SQL Server Best Practices
- Do not use the master database as a global repository for global data management purposes.
- Use Stored Procedures (SPROCs) for both reads and writes. It has living constructs, counting, decision making (then – else’s). You put a great amount lot of business logic inside SPROCs. A SPROC is faster than if SQL code is embedded as strings within the ASP code. A SPROC is compiled immediately. The database can optimize things easier if it’s in a SPROC. It does syntax checking. This may catch coding typos that otherwise may not be caught.
- Establish a naming convention for Stored Procedures. Upper and lower case and the underscore (_) may be used. The tool is NOT case sensitive when mixed case is used in a query.
- Do not use SP_xxxx for the naming convention for Stored Procedures because the master database uses this convention. You might accidentally use the same name as one of the standard stored procedures. If so, it will operate on the local database name before it goes to the master database.
- Do not use "Select *" (= Select All) when asking for field names. It wastes SQL Server time, especially when the list of field names is long. Be explicit about which field(s) should be returned.
ADO Best Practices
OLE DB (Object Linking and Embedding Database) is more lightweight and advanced than ODBC (Open Database Connectivity) . It’s a faster technology that’s been available about 1-1/2 years. More and more OLE DB providers are becoming available.

* _Task prompt_: Transcribe the entire passage on SQL Server and ADO best practices word for word, keeping its line breaks and punctuation.

* _Given information_:
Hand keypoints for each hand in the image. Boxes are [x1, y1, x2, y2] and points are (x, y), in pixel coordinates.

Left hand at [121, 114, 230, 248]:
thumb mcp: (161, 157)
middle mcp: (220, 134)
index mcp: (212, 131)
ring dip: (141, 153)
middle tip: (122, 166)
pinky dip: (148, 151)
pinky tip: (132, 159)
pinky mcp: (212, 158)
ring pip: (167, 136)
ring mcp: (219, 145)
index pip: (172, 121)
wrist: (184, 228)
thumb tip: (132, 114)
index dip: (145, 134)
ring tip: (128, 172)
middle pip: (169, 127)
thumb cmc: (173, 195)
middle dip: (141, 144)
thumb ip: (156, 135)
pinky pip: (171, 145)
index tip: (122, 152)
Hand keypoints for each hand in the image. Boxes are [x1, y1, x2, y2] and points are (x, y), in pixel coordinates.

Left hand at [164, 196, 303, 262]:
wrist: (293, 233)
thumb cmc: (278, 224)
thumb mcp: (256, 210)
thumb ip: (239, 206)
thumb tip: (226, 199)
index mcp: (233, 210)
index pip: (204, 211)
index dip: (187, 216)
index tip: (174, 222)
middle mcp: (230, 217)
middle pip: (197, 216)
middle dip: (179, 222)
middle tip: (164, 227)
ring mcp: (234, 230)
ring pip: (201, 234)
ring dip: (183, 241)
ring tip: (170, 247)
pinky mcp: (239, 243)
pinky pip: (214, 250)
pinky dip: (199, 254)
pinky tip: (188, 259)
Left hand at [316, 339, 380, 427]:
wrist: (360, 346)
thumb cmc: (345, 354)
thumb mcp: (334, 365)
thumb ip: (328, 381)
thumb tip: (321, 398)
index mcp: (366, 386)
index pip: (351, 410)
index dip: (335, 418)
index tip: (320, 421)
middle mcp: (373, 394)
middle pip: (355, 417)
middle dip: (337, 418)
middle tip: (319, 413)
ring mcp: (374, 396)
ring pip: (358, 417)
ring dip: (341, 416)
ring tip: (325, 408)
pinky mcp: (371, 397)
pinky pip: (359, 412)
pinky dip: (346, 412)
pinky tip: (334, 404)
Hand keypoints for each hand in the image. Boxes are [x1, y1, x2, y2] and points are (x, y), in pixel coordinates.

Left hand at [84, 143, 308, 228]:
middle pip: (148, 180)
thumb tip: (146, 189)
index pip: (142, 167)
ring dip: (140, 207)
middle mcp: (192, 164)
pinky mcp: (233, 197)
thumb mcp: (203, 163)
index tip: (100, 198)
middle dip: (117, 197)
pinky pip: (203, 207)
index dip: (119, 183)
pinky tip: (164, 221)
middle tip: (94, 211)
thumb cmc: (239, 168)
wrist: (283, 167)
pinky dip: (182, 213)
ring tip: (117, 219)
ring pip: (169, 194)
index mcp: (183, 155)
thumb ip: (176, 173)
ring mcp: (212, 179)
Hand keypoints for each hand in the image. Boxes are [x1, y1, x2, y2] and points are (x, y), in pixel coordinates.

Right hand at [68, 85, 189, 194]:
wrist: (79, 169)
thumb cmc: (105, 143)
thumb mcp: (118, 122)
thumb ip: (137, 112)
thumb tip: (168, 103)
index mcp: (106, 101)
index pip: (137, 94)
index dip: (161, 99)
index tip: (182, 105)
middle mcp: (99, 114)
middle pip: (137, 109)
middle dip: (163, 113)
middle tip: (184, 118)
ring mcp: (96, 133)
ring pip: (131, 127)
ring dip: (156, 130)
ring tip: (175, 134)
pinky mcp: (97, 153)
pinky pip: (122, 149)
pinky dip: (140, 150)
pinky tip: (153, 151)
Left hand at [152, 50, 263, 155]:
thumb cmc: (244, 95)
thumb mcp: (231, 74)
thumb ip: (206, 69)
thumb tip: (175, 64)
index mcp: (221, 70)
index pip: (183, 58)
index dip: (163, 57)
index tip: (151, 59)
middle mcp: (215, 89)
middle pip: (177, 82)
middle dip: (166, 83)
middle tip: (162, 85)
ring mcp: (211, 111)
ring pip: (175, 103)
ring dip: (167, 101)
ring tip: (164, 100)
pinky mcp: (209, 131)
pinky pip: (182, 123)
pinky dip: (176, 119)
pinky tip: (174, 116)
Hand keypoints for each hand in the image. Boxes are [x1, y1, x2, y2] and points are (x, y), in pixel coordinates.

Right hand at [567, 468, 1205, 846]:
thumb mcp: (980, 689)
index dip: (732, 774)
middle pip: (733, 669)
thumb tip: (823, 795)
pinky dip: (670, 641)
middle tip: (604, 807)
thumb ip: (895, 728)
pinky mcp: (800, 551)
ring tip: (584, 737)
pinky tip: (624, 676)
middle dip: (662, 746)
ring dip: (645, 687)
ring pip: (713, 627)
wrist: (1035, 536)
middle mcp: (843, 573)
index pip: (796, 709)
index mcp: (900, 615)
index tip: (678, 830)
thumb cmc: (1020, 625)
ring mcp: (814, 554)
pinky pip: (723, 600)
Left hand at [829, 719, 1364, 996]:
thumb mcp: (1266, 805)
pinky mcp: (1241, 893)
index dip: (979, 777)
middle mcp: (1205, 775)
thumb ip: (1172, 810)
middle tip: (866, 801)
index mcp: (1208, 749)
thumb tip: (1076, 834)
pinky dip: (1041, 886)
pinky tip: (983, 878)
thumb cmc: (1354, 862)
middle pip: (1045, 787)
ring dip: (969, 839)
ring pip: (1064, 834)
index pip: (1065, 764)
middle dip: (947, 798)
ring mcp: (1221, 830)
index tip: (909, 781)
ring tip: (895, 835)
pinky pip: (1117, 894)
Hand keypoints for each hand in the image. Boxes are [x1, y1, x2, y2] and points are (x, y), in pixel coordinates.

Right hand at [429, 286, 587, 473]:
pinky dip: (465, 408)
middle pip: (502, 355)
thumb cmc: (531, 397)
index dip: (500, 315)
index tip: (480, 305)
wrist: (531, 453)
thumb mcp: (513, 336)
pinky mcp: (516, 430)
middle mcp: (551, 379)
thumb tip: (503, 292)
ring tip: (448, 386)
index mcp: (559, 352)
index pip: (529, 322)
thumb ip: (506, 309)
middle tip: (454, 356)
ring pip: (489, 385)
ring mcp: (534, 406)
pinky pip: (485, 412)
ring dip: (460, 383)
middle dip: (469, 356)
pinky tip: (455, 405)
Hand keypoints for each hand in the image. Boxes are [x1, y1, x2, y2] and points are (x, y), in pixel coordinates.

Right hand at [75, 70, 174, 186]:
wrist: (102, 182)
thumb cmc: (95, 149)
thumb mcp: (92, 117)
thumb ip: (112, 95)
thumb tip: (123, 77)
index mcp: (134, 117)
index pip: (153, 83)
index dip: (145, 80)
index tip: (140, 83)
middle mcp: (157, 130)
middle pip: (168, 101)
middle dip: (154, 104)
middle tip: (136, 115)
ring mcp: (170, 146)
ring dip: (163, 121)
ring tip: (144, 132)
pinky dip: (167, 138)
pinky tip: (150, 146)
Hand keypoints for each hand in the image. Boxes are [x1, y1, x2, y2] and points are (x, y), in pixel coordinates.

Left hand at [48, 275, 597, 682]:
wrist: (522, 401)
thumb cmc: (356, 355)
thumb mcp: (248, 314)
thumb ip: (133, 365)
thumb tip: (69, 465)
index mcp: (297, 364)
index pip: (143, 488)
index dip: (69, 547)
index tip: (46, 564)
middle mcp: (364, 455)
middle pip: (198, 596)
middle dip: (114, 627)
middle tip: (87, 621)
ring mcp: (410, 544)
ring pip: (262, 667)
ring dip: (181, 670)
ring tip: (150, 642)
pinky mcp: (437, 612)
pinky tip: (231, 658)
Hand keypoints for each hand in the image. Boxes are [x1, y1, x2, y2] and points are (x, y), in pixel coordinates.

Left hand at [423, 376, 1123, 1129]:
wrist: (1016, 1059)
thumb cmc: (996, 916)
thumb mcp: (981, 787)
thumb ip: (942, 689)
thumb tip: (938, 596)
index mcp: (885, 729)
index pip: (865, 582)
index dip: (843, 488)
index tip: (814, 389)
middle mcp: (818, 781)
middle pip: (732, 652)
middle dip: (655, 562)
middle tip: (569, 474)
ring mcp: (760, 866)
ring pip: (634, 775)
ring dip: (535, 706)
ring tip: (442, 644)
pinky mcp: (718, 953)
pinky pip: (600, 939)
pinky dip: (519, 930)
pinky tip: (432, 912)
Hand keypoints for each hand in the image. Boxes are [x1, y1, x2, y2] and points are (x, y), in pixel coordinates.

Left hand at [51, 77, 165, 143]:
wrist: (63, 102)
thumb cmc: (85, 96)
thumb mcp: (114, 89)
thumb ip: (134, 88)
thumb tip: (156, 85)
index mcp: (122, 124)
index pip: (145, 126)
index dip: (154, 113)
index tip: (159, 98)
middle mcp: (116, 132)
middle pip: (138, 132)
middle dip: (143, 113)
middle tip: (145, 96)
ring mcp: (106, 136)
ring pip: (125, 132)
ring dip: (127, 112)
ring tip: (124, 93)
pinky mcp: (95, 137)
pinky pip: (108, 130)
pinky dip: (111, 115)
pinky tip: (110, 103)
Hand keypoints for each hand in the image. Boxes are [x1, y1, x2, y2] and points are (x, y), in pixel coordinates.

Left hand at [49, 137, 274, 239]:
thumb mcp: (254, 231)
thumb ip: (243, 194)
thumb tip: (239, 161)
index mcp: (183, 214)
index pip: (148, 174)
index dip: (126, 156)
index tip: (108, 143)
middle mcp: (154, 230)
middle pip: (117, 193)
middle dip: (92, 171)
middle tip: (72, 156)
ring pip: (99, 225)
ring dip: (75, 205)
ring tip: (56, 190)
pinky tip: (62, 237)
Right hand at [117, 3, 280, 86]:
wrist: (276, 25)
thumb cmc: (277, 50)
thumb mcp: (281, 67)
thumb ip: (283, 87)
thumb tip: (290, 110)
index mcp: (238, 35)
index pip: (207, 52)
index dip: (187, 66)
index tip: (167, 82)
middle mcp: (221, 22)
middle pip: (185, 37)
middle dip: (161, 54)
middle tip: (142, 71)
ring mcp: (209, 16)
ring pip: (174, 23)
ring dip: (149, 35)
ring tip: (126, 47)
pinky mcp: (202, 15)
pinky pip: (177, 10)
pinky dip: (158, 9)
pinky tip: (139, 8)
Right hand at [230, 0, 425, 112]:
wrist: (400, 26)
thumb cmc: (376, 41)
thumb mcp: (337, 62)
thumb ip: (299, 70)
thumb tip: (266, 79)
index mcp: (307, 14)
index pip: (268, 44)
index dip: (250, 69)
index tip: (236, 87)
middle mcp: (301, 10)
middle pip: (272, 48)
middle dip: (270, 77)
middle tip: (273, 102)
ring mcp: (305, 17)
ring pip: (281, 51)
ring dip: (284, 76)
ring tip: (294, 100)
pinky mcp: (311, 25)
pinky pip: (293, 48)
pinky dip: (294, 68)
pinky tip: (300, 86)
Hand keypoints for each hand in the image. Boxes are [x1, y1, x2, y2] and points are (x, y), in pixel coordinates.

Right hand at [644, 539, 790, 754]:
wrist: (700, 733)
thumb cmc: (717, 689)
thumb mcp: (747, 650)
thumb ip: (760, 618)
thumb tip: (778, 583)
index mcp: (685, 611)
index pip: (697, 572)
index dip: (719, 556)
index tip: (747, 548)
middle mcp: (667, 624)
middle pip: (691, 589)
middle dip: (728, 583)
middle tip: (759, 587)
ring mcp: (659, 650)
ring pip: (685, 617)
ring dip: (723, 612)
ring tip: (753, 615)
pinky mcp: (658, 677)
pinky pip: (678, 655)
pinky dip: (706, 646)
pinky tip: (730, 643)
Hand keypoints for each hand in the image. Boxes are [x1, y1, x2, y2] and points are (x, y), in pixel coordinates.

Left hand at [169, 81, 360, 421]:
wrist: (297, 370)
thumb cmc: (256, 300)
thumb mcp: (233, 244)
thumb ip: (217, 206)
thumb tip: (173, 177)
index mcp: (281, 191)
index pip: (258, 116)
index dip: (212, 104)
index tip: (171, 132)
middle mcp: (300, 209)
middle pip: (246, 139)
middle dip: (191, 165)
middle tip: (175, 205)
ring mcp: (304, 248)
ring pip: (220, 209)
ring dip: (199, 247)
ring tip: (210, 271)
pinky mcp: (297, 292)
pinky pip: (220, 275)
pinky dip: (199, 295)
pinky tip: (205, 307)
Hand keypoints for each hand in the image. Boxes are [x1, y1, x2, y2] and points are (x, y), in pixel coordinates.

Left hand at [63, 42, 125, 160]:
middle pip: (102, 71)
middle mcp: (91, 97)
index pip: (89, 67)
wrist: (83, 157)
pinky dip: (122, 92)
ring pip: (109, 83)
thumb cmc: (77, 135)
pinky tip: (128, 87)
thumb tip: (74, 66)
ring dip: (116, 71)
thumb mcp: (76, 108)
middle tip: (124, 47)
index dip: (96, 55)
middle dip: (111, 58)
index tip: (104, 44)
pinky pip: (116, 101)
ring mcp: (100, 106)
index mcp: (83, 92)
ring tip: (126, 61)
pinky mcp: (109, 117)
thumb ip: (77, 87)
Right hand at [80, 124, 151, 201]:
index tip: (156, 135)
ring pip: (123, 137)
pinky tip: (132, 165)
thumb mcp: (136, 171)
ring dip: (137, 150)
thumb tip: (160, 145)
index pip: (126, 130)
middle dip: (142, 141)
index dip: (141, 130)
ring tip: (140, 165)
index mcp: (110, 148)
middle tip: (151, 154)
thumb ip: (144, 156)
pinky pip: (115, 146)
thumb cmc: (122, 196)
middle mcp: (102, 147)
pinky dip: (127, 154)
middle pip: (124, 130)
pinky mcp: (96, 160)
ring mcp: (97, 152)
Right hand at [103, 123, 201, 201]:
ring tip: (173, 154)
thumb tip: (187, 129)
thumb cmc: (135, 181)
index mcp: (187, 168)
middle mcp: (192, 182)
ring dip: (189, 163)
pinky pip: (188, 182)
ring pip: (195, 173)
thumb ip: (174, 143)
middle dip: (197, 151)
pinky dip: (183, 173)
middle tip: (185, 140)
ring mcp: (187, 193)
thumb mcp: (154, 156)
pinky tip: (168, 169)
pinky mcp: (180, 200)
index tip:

* _Answer space_:
SQL Server Best Practices
- Do not use the master database as a global repository for global data management purposes.
- Use Stored Procedures (SPROCs) for both reads and writes. It has living constructs, counting, decision making (then – else’s). You put a great amount lot of business logic inside SPROCs. A SPROC is faster than if SQL code is embedded as strings within the ASP code. A SPROC is compiled immediately. The database can optimize things easier if it’s in a SPROC. It does syntax checking. This may catch coding typos that otherwise may not be caught.
- Establish a naming convention for Stored Procedures. Upper and lower case and the underscore (_) may be used. The tool is NOT case sensitive when mixed case is used in a query.
- Do not use SP_xxxx for the naming convention for Stored Procedures because the master database uses this convention. You might accidentally use the same name as one of the standard stored procedures. If so, it will operate on the local database name before it goes to the master database.
- Do not use "Select *" (= Select All) when asking for field names. It wastes SQL Server time, especially when the list of field names is long. Be explicit about which field(s) should be returned.
ADO Best Practices
OLE DB (Object Linking and Embedding Database) is more lightweight and advanced than ODBC (Open Database Connectivity) . It’s a faster technology that’s been available about 1-1/2 years. More and more OLE DB providers are becoming available.